Recorded data:
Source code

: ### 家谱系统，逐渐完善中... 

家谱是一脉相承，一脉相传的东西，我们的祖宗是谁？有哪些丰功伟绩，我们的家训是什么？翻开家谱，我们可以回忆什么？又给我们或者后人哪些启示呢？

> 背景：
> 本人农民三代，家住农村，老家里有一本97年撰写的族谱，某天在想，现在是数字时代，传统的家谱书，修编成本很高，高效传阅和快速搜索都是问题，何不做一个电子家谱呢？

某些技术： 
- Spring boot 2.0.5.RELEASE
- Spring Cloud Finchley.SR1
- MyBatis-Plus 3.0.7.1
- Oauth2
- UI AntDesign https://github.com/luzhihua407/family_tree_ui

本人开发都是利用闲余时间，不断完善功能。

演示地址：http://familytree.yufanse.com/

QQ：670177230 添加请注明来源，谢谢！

→ **Job item**: How many lines in the data above contain the string "Spring"? Reply with the number only.

→ **Output below**: 2